Der Klimaschutz (Bremsen und Eindämmung des Klimawandels) auf globaler Weise scheitert aus den gleichen Gründen, aus denen er auch auf nationaler Ebene scheitert:

  1. Diejenigen, die bislang viel Geld damit verdienen, dass sie Treibhausgase kostenlos oder günstig in die Atmosphäre emittieren durften, verwenden nicht unbeträchtliche Teile ihrer Gewinne, damit das so bleibt („Klimaschmutzlobby“). Das hat jahrzehntelang so gut funktioniert, dass die Mehrheit der Menschen den Klimawandel schlicht geleugnet hat. Ich weiß nicht, in wie vielen Ländern der Erde das heute immer noch so ist.
  2. Eine Wirtschaft und Gesellschaft, die sehr, sehr viel weniger Treibhausgase emittieren muss, wird infolge der Dekarbonisierung nicht unerhebliche Veränderungen akzeptieren müssen. Unabhängig davon, ob diese „im Netto“ eine Veränderung zum Schlechten oder zum Besseren sein werden, haben Menschen grundsätzlich Angst vor Veränderungen und versuchen, sie instinktiv zu vermeiden.
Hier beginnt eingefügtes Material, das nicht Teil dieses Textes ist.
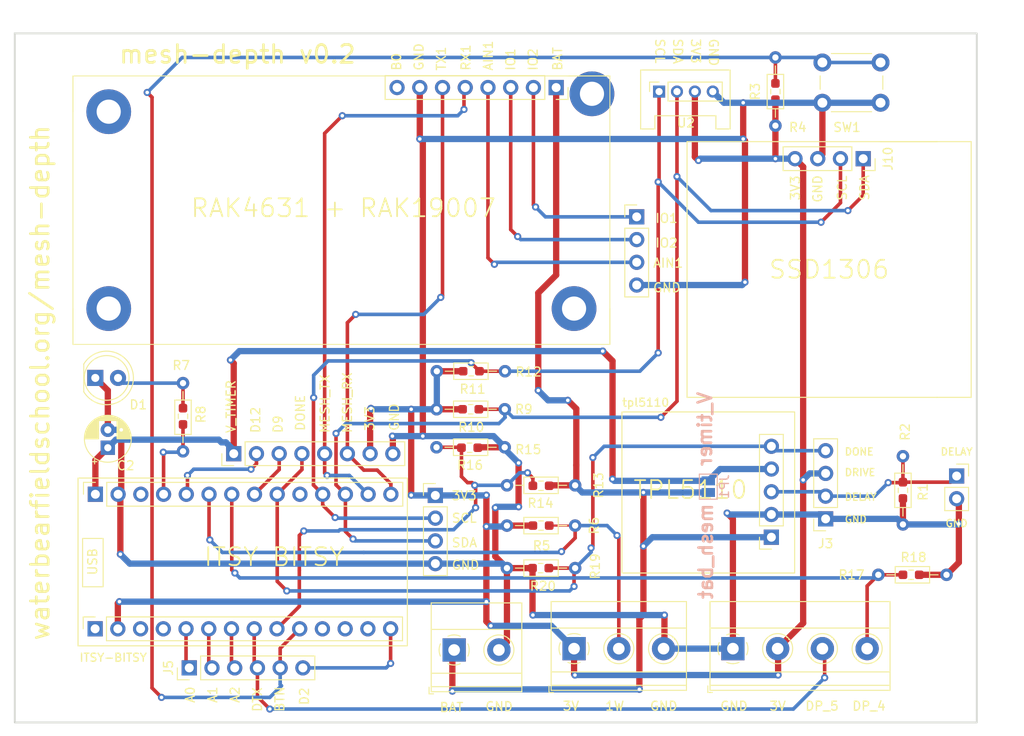
<source format=kicad_pcb>
(kicad_pcb
	(version 20240108)
	(generator "pcbnew")
	(generator_version "8.0")
	(general
		(thickness 1.6)
		(legacy_teardrops no)
	)
	(paper "A4")
	(layers
		(0 "F.Cu" signal)
		(31 "B.Cu" signal)
		(32 "B.Adhes" user "B.Adhesive")
		(33 "F.Adhes" user "F.Adhesive")
		(34 "B.Paste" user)
		(35 "F.Paste" user)
		(36 "B.SilkS" user "B.Silkscreen")
		(37 "F.SilkS" user "F.Silkscreen")
		(38 "B.Mask" user)
		(39 "F.Mask" user)
		(40 "Dwgs.User" user "User.Drawings")
		(41 "Cmts.User" user "User.Comments")
		(42 "Eco1.User" user "User.Eco1")
		(43 "Eco2.User" user "User.Eco2")
		(44 "Edge.Cuts" user)
		(45 "Margin" user)
		(46 "B.CrtYd" user "B.Courtyard")
		(47 "F.CrtYd" user "F.Courtyard")
		(48 "B.Fab" user)
		(49 "F.Fab" user)
		(50 "User.1" user)
		(51 "User.2" user)
		(52 "User.3" user)
		(53 "User.4" user)
		(54 "User.5" user)
		(55 "User.6" user)
		(56 "User.7" user)
		(57 "User.8" user)
		(58 "User.9" user)
	)
	(setup
		(stackup
			(layer "F.SilkS"
				(type "Top Silk Screen")
			)
			(layer "F.Paste"
				(type "Top Solder Paste")
			)
			(layer "F.Mask"
				(type "Top Solder Mask")
				(thickness 0.01)
			)
			(layer "F.Cu"
				(type "copper")
				(thickness 0.035)
			)
			(layer "dielectric 1"
				(type "core")
				(thickness 1.51)
				(material "FR4")
				(epsilon_r 4.5)
				(loss_tangent 0.02)
			)
			(layer "B.Cu"
				(type "copper")
				(thickness 0.035)
			)
			(layer "B.Mask"
				(type "Bottom Solder Mask")
				(thickness 0.01)
			)
			(layer "B.Paste"
				(type "Bottom Solder Paste")
			)
			(layer "B.SilkS"
				(type "Bottom Silk Screen")
			)
			(copper_finish "None")
			(dielectric_constraints no)
		)
		(pad_to_mask_clearance 0)
		(allow_soldermask_bridges_in_footprints no)
		(pcbplotparams
			(layerselection 0x00010fc_ffffffff)
			(plot_on_all_layers_selection 0x0000000_00000000)
			(disableapertmacros no)
			(usegerberextensions no)
			(usegerberattributes yes)
			(usegerberadvancedattributes yes)
			(creategerberjobfile yes)
			(dashed_line_dash_ratio 12.000000)
			(dashed_line_gap_ratio 3.000000)
			(svgprecision 6)
			(plotframeref no)
			(viasonmask no)
			(mode 1)
			(useauxorigin no)
			(hpglpennumber 1)
			(hpglpenspeed 20)
			(hpglpendiameter 15.000000)
			(pdf_front_fp_property_popups yes)
			(pdf_back_fp_property_popups yes)
			(dxfpolygonmode yes)
			(dxfimperialunits yes)
			(dxfusepcbnewfont yes)
			(psnegative no)
			(psa4output no)
			(plotreference yes)
			(plotvalue yes)
			(plotfptext yes)
			(plotinvisibletext no)
			(sketchpadsonfab no)
			(subtractmaskfromsilk no)
			(outputformat 1)
			(mirror no)
			(drillshape 0)
			(scaleselection 1)
			(outputdirectory "gerbers/")
		)
	)
	(net 0 "")
	(net 1 "A2")
	(net 2 "DEPTH_PULL")
	(net 3 "GND")
	(net 4 "+3V3")
	(net 5 "SDA")
	(net 6 "SCL")
	(net 7 "V_TIMER")
	(net 8 "MOSI")
	(net 9 "SCK")
	(net 10 "MISO")
	(net 11 "DONE")
	(net 12 "LED")
	(net 13 "BUTTON")
	(net 14 "Net-(D1-A)")
	(net 15 "Net-(J3-Pin_2)")
	(net 16 "BATT_MEASURE")
	(net 17 "D2")
	(net 18 "ONEWIRE")
	(net 19 "D9")
	(net 20 "A1")
	(net 21 "D12")
	(net 22 "MESH_RX")
	(net 23 "unconnected-(A2-EN-Pad3)")
	(net 24 "MESH_TX")
	(net 25 "MESH_BAT")
	(net 26 "unconnected-(A2-RESET-Pad1)")
	(net 27 "VHI")
	(net 28 "unconnected-(A2-USB-Pad26)")
	(net 29 "AIN1")
	(net 30 "A0")
	(net 31 "unconnected-(A2-5!-Pad19)")
	(net 32 "IO2")
	(net 33 "DEPTH_TX")
	(net 34 "IO1")
	(net 35 "unconnected-(U3-BOOT0-Pad8)")
	(footprint "footprints:ssd1306_a" (layer "F.Cu") (at 91.31 10.5 -90))
	(footprint "footprints:adafruit_tpl511x" (layer "F.Cu") (at 81.05 52.8 180))
	(footprint "Resistor_THT:R_Axial_DIN0204_L3.6mm_D1.6mm_P7.62mm_Horizontal" (layer "F.Cu") (at 59.12 56.25 180))
	(footprint "LED_THT:LED_D5.0mm" (layer "F.Cu") (at 5.5 35))
	(footprint "Resistor_THT:R_Axial_DIN0204_L3.6mm_D1.6mm_P7.62mm_Horizontal" (layer "F.Cu") (at 51.5 51.5))
	(footprint "MountingHole:MountingHole_3.2mm_M3" (layer "F.Cu") (at 0 70))
	(footprint "Button_Switch_THT:SW_PUSH_6mm" (layer "F.Cu") (at 86.75 -0.25))
	(footprint "TerminalBlock_Phoenix:TerminalBlock_Phoenix_MKDS-1,5-2_1x02_P5.00mm_Horizontal" (layer "F.Cu") (at 45.6 65.4))
	(footprint "Resistor_SMD:R_0603_1608Metric_Pad0.98x0.95mm_HandSolder" (layer "F.Cu") (at 55.31 47.05 180))
	(footprint "footprints:grove_a" (layer "F.Cu") (at 68.5 3 90))
	(footprint "TerminalBlock_Phoenix:TerminalBlock_Phoenix_MKDS-1,5-3_1x03_P5.00mm_Horizontal" (layer "F.Cu") (at 59 65.25))
	(footprint "Capacitor_THT:CP_Radial_D5.0mm_P2.00mm" (layer "F.Cu") (at 6.9 42.8 90))
	(footprint "Resistor_SMD:R_0603_1608Metric_Pad0.98x0.95mm_HandSolder" (layer "F.Cu") (at 55.27 56.25 180))
	(footprint "MountingHole:MountingHole_3.2mm_M3" (layer "F.Cu") (at 100 70))
	(footprint "MountingHole:MountingHole_3.2mm_M3" (layer "F.Cu") (at 100 0))
	(footprint "Resistor_THT:R_Axial_DIN0204_L3.6mm_D1.6mm_P7.62mm_Horizontal" (layer "F.Cu") (at 93 57))
	(footprint "Resistor_SMD:R_0603_1608Metric_Pad0.98x0.95mm_HandSolder" (layer "F.Cu") (at 81.5 3 90))
	(footprint "Resistor_THT:R_Axial_DIN0204_L3.6mm_D1.6mm_P7.62mm_Horizontal" (layer "F.Cu") (at 59.12 47 180))
	(footprint "Resistor_SMD:R_0603_1608Metric_Pad0.98x0.95mm_HandSolder" (layer "F.Cu") (at 96.6625 57))
	(footprint "Connector_PinSocket_2.54mm:PinSocket_1x02_P2.54mm_Vertical" (layer "F.Cu") (at 101.75 45.96))
	(footprint "MountingHole:MountingHole_3.2mm_M3" (layer "F.Cu") (at 0 0))
	(footprint "Connector_PinSocket_2.54mm:PinSocket_1x04_P2.54mm_Vertical" (layer "F.Cu") (at 87.11 50.75 180))
	(footprint "Connector_PinHeader_2.54mm:PinHeader_1x04_P2.54mm_Vertical" (layer "F.Cu") (at 43.5 48.13))
	(footprint "Resistor_THT:R_Axial_DIN0204_L3.6mm_D1.6mm_P7.62mm_Horizontal" (layer "F.Cu") (at 15.3 43.2 90))
	(footprint "Resistor_SMD:R_0603_1608Metric_Pad0.98x0.95mm_HandSolder" (layer "F.Cu") (at 95.75 47.56 -90))
	(footprint "Resistor_THT:R_Axial_DIN0204_L3.6mm_D1.6mm_P7.62mm_Horizontal" (layer "F.Cu") (at 43.665 34.25))
	(footprint "Resistor_SMD:R_0603_1608Metric_Pad0.98x0.95mm_HandSolder" (layer "F.Cu") (at 47.33 42.8))
	(footprint "footprints:itsybitsy" (layer "F.Cu") (at 5.48 63.035 90))
	(footprint "Resistor_THT:R_Axial_DIN0204_L3.6mm_D1.6mm_P7.62mm_Horizontal" (layer "F.Cu") (at 95.75 43.75 -90))
	(footprint "Resistor_SMD:R_0603_1608Metric_Pad0.98x0.95mm_HandSolder" (layer "F.Cu") (at 55.31 51.5))
	(footprint "TerminalBlock_Phoenix:TerminalBlock_Phoenix_MKDS-1,5-4_1x04_P5.00mm_Horizontal"
		(layer "F.Cu")
		(uuid "c4428843-385f-44b8-b42a-0a773e53762b")
		(at 76.75 65.25)
		(descr "Terminal Block Phoenix MKDS-1,5-4, 4 pins, pitch 5mm, size 20x9.8mm^2, drill diamater 1.3mm, pad diameter 2.6mm, see http://www.farnell.com/datasheets/100425.pdf, script-generated using https://github.com/pointhi/kicad-footprint-generator/scripts/TerminalBlock_Phoenix")
		(tags "THT Terminal Block Phoenix MKDS-1,5-4 pitch 5mm size 20x9.8mm^2 drill 1.3mm pad 2.6mm")
		(property "Reference" "J7"
			(at 7.5 6.5 0)
			(layer "F.SilkS")
			(hide yes)
			(uuid "253566e0-bcf7-4a9b-9428-149e76e36059")
			(effects
				(font
					(size 1 1)
					(thickness 0.15)
				)
			)
		)
		(property "Value" "Screw_Terminal_01x04"
			(at 7.5 5.66 0)
			(layer "F.Fab")
			(uuid "e9b25cf4-fcd1-40b8-9c5e-d9cdf5edd0c5")
			(effects
				(font
					(size 1 1)
					(thickness 0.15)
				)
			)
		)
		(property "Footprint" "TerminalBlock_Phoenix:TerminalBlock_Phoenix_MKDS-1,5-4_1x04_P5.00mm_Horizontal"
			(at 0 0 0)
			(unlocked yes)
			(layer "F.Fab")
			(hide yes)
			(uuid "313000d5-95d7-44a8-979b-940a282aa16d")
			(effects
				(font
					(size 1.27 1.27)
					(thickness 0.15)
				)
			)
		)
		(property "Datasheet" ""
			(at 0 0 0)
			(unlocked yes)
			(layer "F.Fab")
			(hide yes)
			(uuid "88408c48-6dea-481c-95d3-1839b9f1f485")
			(effects
				(font
					(size 1.27 1.27)
					(thickness 0.15)
				)
			)
		)
		(property "Description" "Generic screw terminal, single row, 01x04, script generated (kicad-library-utils/schlib/autogen/connector/)"
			(at 0 0 0)
			(unlocked yes)
			(layer "F.Fab")
			(hide yes)
			(uuid "f4ae0881-a88e-49ca-8caf-51e38390bf49")
			(effects
				(font
					(size 1.27 1.27)
					(thickness 0.15)
				)
			)
		)
		(property ki_fp_filters "TerminalBlock*:*")
		(path "/3d0288d2-a8fd-499f-8c6a-479a3719f4fc")
		(sheetname "Root")
		(sheetfile "mesh-depth.kicad_sch")
		(attr through_hole)
		(fp_line
			(start -2.8 4.16)
			(end -2.8 4.9)
			(stroke
				(width 0.12)
				(type solid)
			)
			(layer "F.SilkS")
			(uuid "21b25732-a419-4f11-b5e4-f9f472f09e5d")
		)
		(fp_line
			(start -2.8 4.9)
			(end -2.3 4.9)
			(stroke
				(width 0.12)
				(type solid)
			)
			(layer "F.SilkS")
			(uuid "53a29dce-a0c4-4163-a3b7-b6c585ff613b")
		)
		(fp_line
			(start -2.56 -5.261)
			(end -2.56 4.66)
			(stroke
				(width 0.12)
				(type solid)
			)
			(layer "F.SilkS")
			(uuid "ad56697a-1702-4de6-8d25-6c61ead9e3b8")
		)
		(fp_line
			(start -2.56 -5.261)
			(end 17.561 -5.261)
			(stroke
				(width 0.12)
				(type solid)
			)
			(layer "F.SilkS")
			(uuid "13ef2e1f-4521-4513-9b74-112fe737b0dd")
		)
		(fp_line
			(start -2.56 -2.301)
			(end 17.561 -2.301)
			(stroke
				(width 0.12)
				(type solid)
			)
			(layer "F.SilkS")
			(uuid "8dcb37a7-dc3b-4757-a138-47400c5cc83a")
		)
		(fp_line
			(start -2.56 2.6)
			(end 17.561 2.6)
			(stroke
				(width 0.12)
				(type solid)
			)
			(layer "F.SilkS")
			(uuid "0fdbc039-ab77-4ba5-905c-01cd0d309bd3")
		)
		(fp_line
			(start -2.56 4.1)
			(end 17.561 4.1)
			(stroke
				(width 0.12)
				(type solid)
			)
			(layer "F.SilkS")
			(uuid "9fb54315-1f20-4965-8233-d2d849016238")
		)
		(fp_line
			(start -2.56 4.66)
			(end 17.561 4.66)
			(stroke
				(width 0.12)
				(type solid)
			)
			(layer "F.SilkS")
			(uuid "67273dac-5eb0-4bfd-9c53-65aff8ee52b7")
		)
		(fp_line
			(start 3.773 1.023)
			(end 3.726 1.069)
			(stroke
				(width 0.12)
				(type solid)
			)
			(layer "F.SilkS")
			(uuid "1d6c5801-39d7-4704-93d5-d9c493f5e0eb")
		)
		(fp_line
			(start 3.966 1.239)
			(end 3.931 1.274)
			(stroke
				(width 0.12)
				(type solid)
			)
			(layer "F.SilkS")
			(uuid "ca23b627-050c-4f0a-a2e9-c8ae910a4d80")
		)
		(fp_line
			(start 6.07 -1.275)
			(end 6.035 -1.239)
			(stroke
				(width 0.12)
				(type solid)
			)
			(layer "F.SilkS")
			(uuid "59318a7a-cf33-40e0-b56c-015c402bd598")
		)
		(fp_line
			(start 6.275 -1.069)
			(end 6.228 -1.023)
			(stroke
				(width 0.12)
				(type solid)
			)
			(layer "F.SilkS")
			(uuid "503122c3-c47a-42b8-a11a-4e55b98f7585")
		)
		(fp_line
			(start 8.773 1.023)
			(end 8.726 1.069)
			(stroke
				(width 0.12)
				(type solid)
			)
			(layer "F.SilkS")
			(uuid "f123844b-cbbb-4fe2-b2b6-6e4c2c6af064")
		)
		(fp_line
			(start 8.966 1.239)
			(end 8.931 1.274)
			(stroke
				(width 0.12)
				(type solid)
			)
			(layer "F.SilkS")
			(uuid "5cfb294e-0ca1-4152-bd25-38536089ba0f")
		)
		(fp_line
			(start 11.07 -1.275)
			(end 11.035 -1.239)
			(stroke
				(width 0.12)
				(type solid)
			)
			(layer "F.SilkS")
			(uuid "591f846b-e436-4820-8840-a6fb0275e8f2")
		)
		(fp_line
			(start 11.275 -1.069)
			(end 11.228 -1.023)
			(stroke
				(width 0.12)
				(type solid)
			)
			(layer "F.SilkS")
			(uuid "390144df-0fa3-4624-afe6-65e1d45f189d")
		)
		(fp_line
			(start 13.773 1.023)
			(end 13.726 1.069)
			(stroke
				(width 0.12)
				(type solid)
			)
			(layer "F.SilkS")
			(uuid "f364bf3d-b3ee-4b9b-af45-95ff7028db59")
		)
		(fp_line
			(start 13.966 1.239)
			(end 13.931 1.274)
			(stroke
				(width 0.12)
				(type solid)
			)
			(layer "F.SilkS")
			(uuid "49e1d2b8-77a6-446b-a752-dcf2bb1e4fff")
		)
		(fp_line
			(start 16.07 -1.275)
			(end 16.035 -1.239)
			(stroke
				(width 0.12)
				(type solid)
			)
			(layer "F.SilkS")
			(uuid "d5ced65e-850b-4886-9f0a-22d917c0e438")
		)
		(fp_line
			(start 16.275 -1.069)
			(end 16.228 -1.023)
			(stroke
				(width 0.12)
				(type solid)
			)
			(layer "F.SilkS")
			(uuid "0210f7e4-04df-4853-9cc1-73313f423f1d")
		)
		(fp_line
			(start 17.561 -5.261)
			(end 17.561 4.66)
			(stroke
				(width 0.12)
				(type solid)
			)
			(layer "F.SilkS")
			(uuid "18b373d6-a21c-45e9-9396-2dd4a562c055")
		)
		(fp_arc
			(start -1.535427 0.683042)
			(mid -1.680501 -0.000524)
			(end -1.535 -0.684)
			(stroke
				(width 0.12)
				(type solid)
			)
			(layer "F.SilkS")
			(uuid "592cc593-fe6c-4007-bed7-a2562129f3c6")
		)
		(fp_arc
			(start -0.683042 -1.535427)
			(mid 0.000524 -1.680501)
			(end 0.684 -1.535)
			(stroke
				(width 0.12)
				(type solid)
			)
			(layer "F.SilkS")
			(uuid "a49385be-4ec6-4723-b0d1-8c61c9504303")
		)
		(fp_arc
			(start 0.028805 1.680253)
			(mid -0.335551 1.646659)
			(end -0.684 1.535)
			(stroke
				(width 0.12)
				(type solid)
			)
			(layer "F.SilkS")
			(uuid "7f8d1ded-acd3-4fc7-a20c-d3da220916d2")
		)
		(fp_arc
			(start 0.683318 1.534756)
			(mid 0.349292 1.643288)
			(end 0 1.68)
			(stroke
				(width 0.12)
				(type solid)
			)
			(layer "F.SilkS")
			(uuid "e12d1d6b-677f-4a7a-ba99-903fccabe773")
		)
		(fp_arc
			(start 1.535427 -0.683042)
			(mid 1.680501 0.000524)
			(end 1.535 0.684)
			(stroke
				(width 0.12)
				(type solid)
			)
			(layer "F.SilkS")
			(uuid "584ef88f-a2e9-4603-96bd-d820d49490b7")
		)
		(fp_circle
			(center 5 0)
			(end 6.68 0)
			(stroke
				(width 0.12)
				(type solid)
			)
			(fill none)
			(layer "F.SilkS")
			(uuid "24afc45b-e703-43d5-a28e-f20d572d84d2")
		)
		(fp_circle
			(center 10 0)
			(end 11.68 0)
			(stroke
				(width 0.12)
				(type solid)
			)
			(fill none)
			(layer "F.SilkS")
			(uuid "29cdd4a2-22b0-4d65-a4cb-64bdab596030")
		)
		(fp_circle
			(center 15 0)
			(end 16.68 0)
			(stroke
				(width 0.12)
				(type solid)
			)
			(fill none)
			(layer "F.SilkS")
			(uuid "f9273113-6572-46e0-968e-601d4af45bd8")
		)
		(fp_line
			(start -3 -5.71)
			(end -3 5.1)
			(stroke
				(width 0.05)
				(type solid)
			)
			(layer "F.CrtYd")
			(uuid "61d2869f-f1ba-432d-968d-0e7796816c50")
		)
		(fp_line
			(start -3 5.1)
			(end 18 5.1)
			(stroke
				(width 0.05)
				(type solid)
			)
			(layer "F.CrtYd")
			(uuid "c36927c3-2fa1-4522-b3c3-f203e37a697d")
		)
		(fp_line
			(start 18 -5.71)
			(end -3 -5.71)
			(stroke
				(width 0.05)
				(type solid)
			)
			(layer "F.CrtYd")
			(uuid "6ab5bb81-1f0f-48c0-aac3-46cbab44401d")
		)
		(fp_line
			(start 18 5.1)
			(end 18 -5.71)
			(stroke
				(width 0.05)
				(type solid)
			)
			(layer "F.CrtYd")
			(uuid "a06b4ea5-f6b2-4ea2-9043-c8deda0ac7f6")
		)
		(fp_line
			(start -2.5 -5.2)
			(end 17.5 -5.2)
			(stroke
				(width 0.1)
				(type solid)
			)
			(layer "F.Fab")
			(uuid "27e84976-089b-44be-961c-956410a0292f")
		)
		(fp_line
			(start -2.5 -2.3)
			(end 17.5 -2.3)
			(stroke
				(width 0.1)
				(type solid)
			)
			(layer "F.Fab")
			(uuid "1bacc316-0e00-476a-b94c-c736d445e9eb")
		)
		(fp_line
			(start -2.5 2.6)
			(end 17.5 2.6)
			(stroke
				(width 0.1)
				(type solid)
			)
			(layer "F.Fab")
			(uuid "c75e3ba8-4178-4bca-905b-7e010b7581a4")
		)
		(fp_line
			(start -2.5 4.1)
			(end -2.5 -5.2)
			(stroke
				(width 0.1)
				(type solid)
			)
			(layer "F.Fab")
			(uuid "abce707e-0409-4f45-8392-a9890b7073fb")
		)
		(fp_line
			(start -2.5 4.1)
			(end 17.5 4.1)
			(stroke
				(width 0.1)
				(type solid)
			)
			(layer "F.Fab")
			(uuid "ca50d0f7-a903-4604-b8df-8de0e14a6516")
		)
		(fp_line
			(start -2 4.6)
			(end -2.5 4.1)
			(stroke
				(width 0.1)
				(type solid)
			)
			(layer "F.Fab")
			(uuid "cd5a84c8-069b-443e-aeac-895143ae4de2")
		)
		(fp_line
			(start 0.955 -1.138)
			(end -1.138 0.955)
			(stroke
				(width 0.1)
				(type solid)
			)
			(layer "F.Fab")
			(uuid "b294fa67-a042-4eeb-bcae-429463d10fad")
		)
		(fp_line
			(start 1.138 -0.955)
			(end -0.955 1.138)
			(stroke
				(width 0.1)
				(type solid)
			)
			(layer "F.Fab")
			(uuid "5ca7a3a5-16b1-40ef-9013-8e3e6b347245")
		)
		(fp_line
			(start 5.955 -1.138)
			(end 3.863 0.955)
			(stroke
				(width 0.1)
				(type solid)
			)
			(layer "F.Fab")
			(uuid "78430fe1-be0d-46dc-9b40-d51be8b52043")
		)
		(fp_line
			(start 6.138 -0.955)
			(end 4.046 1.138)
			(stroke
				(width 0.1)
				(type solid)
			)
			(layer "F.Fab")
			(uuid "c2d0fcb2-c7e2-439a-a20d-a9c113cfd974")
		)
		(fp_line
			(start 10.955 -1.138)
			(end 8.863 0.955)
			(stroke
				(width 0.1)
				(type solid)
			)
			(layer "F.Fab")
			(uuid "8043e940-0b12-48a5-a336-7c4eaaef7fc3")
		)
		(fp_line
			(start 11.138 -0.955)
			(end 9.046 1.138)
			(stroke
				(width 0.1)
				(type solid)
			)
			(layer "F.Fab")
			(uuid "ce0f75e1-8900-445f-9229-ccaf93b45d64")
		)
		(fp_line
			(start 15.955 -1.138)
			(end 13.863 0.955)
			(stroke
				(width 0.1)
				(type solid)
			)
			(layer "F.Fab")
			(uuid "8ba788c1-ab39-443c-96b8-d02780a1a134")
		)
		(fp_line
			(start 16.138 -0.955)
			(end 14.046 1.138)
			(stroke
				(width 0.1)
				(type solid)
			)
			(layer "F.Fab")
			(uuid "3cff983f-eba0-4fcf-9d08-1d8ada8f36de")
		)
		(fp_line
			(start 17.5 -5.2)
			(end 17.5 4.6)
			(stroke
				(width 0.1)
				(type solid)
			)
			(layer "F.Fab")
			(uuid "19555b53-96ca-478b-a557-9a6743aaaded")
		)
		(fp_line
			(start 17.5 4.6)
			(end -2 4.6)
			(stroke
				(width 0.1)
				(type solid)
			)
			(layer "F.Fab")
			(uuid "2df092be-b354-4834-9b97-c616d35a3293")
		)
		(fp_circle
			(center 0 0)
			(end 1.5 0)
			(stroke
				(width 0.1)
				(type solid)
			)
			(fill none)
			(layer "F.Fab")
			(uuid "53729c08-5df5-4381-b6d9-99eddfd053d7")
		)
		(fp_circle
			(center 5 0)
			(end 6.5 0)
			(stroke
				(width 0.1)
				(type solid)
			)
			(fill none)
			(layer "F.Fab")
			(uuid "f5a4d0e1-9dbf-42ac-a845-21be82390146")
		)
		(fp_circle
			(center 10 0)
			(end 11.5 0)
			(stroke
				(width 0.1)
				(type solid)
			)
			(fill none)
			(layer "F.Fab")
			(uuid "1804c402-93ee-406e-a8d7-7b25e67aec67")
		)
		(fp_circle
			(center 15 0)
			(end 16.5 0)
			(stroke
				(width 0.1)
				(type solid)
			)
			(fill none)
			(layer "F.Fab")
			(uuid "511ee122-55fd-47dd-bf29-56dad7937b95")
		)
		(fp_text user "${REFERENCE}"
			(at 7.5 3.2 0)
			(layer "F.Fab")
			(uuid "e1361c2d-0941-4800-be51-6bc0ce530290")
			(effects
				(font
					(size 1 1)
					(thickness 0.15)
				)
			)
		)
		(pad "1" 
... [132028 chars truncated]
</source>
  3. Viele konkrete Klimaschutzmaßnahmen lassen sich in Demokratien aufgrund ihrer sozialen oder Verteilungsfolgen nicht oder nur schwer durchsetzen, ohne dass den betroffenen Menschen eine Kompensation angeboten werden – solange sie keine kleine Minderheit sind. Das ist aktuell gut zu erkennen in der Diskussion über die Reform rund um die Zulassung von Heizungssysteme und auch bei der Diskussion rund um eine Abschaffung des Dienstwagenprivilegs oder eine Reform der Entfernungspauschale.
  4. Unsere demokratischen Systeme scheinen nicht solche Politiker zu fördern, die einen ernsthaften Gestaltungs- und Führungswillen haben, um auch dann „das Bessere für die Gesellschaft“ erreichen wollen, wenn die damit verbundenen Maßnahmen erst mal nicht populär sind. Die entschlossen sind, auch gegen Umfrageergebnisse für parlamentarische Mehrzeiten zu kämpfen und da her offensiv für konkrete, effektive und effiziente Klimaschutzmaßnahmen argumentieren. (Das gilt im Übrigen nicht nur für Klimaschutz, sondern auch für Verteilungsgerechtigkeit, Rentensysteme, Instandhaltung öffentlicher Infrastruktur, Bildungsgerechtigkeit, u.v.m.).
    Stattdessen fördern die meisten demokratischen Systeme solche Politiker, die für den kurzfristigen politischen Vorteil populistisch und meist wider besseres Wissen gegen konkrete Maßnahmen zum Schutz des Klimas wettern.
    Maßnahmen werden höchstens dann ergriffen, wenn sie mit Kompensationen für diejenigen flankiert, die andernfalls „verlieren“ werden. Die damit einhergehende höhere Verschuldung belastet die junge und kommende Generationen neben der Klimakrise dann doppelt!
    In Autokratien oder totalitären Systemen sehe ich gar kein „natürlichen“ Anreiz für die Machthaber, das Klima zu schützen. Z.B. innerhalb der G20, die für knapp 80% der weltweiten Emissionen verantwortlich sind, wären das China, Russland, die Türkei, Ungarn und Saudi-Arabien.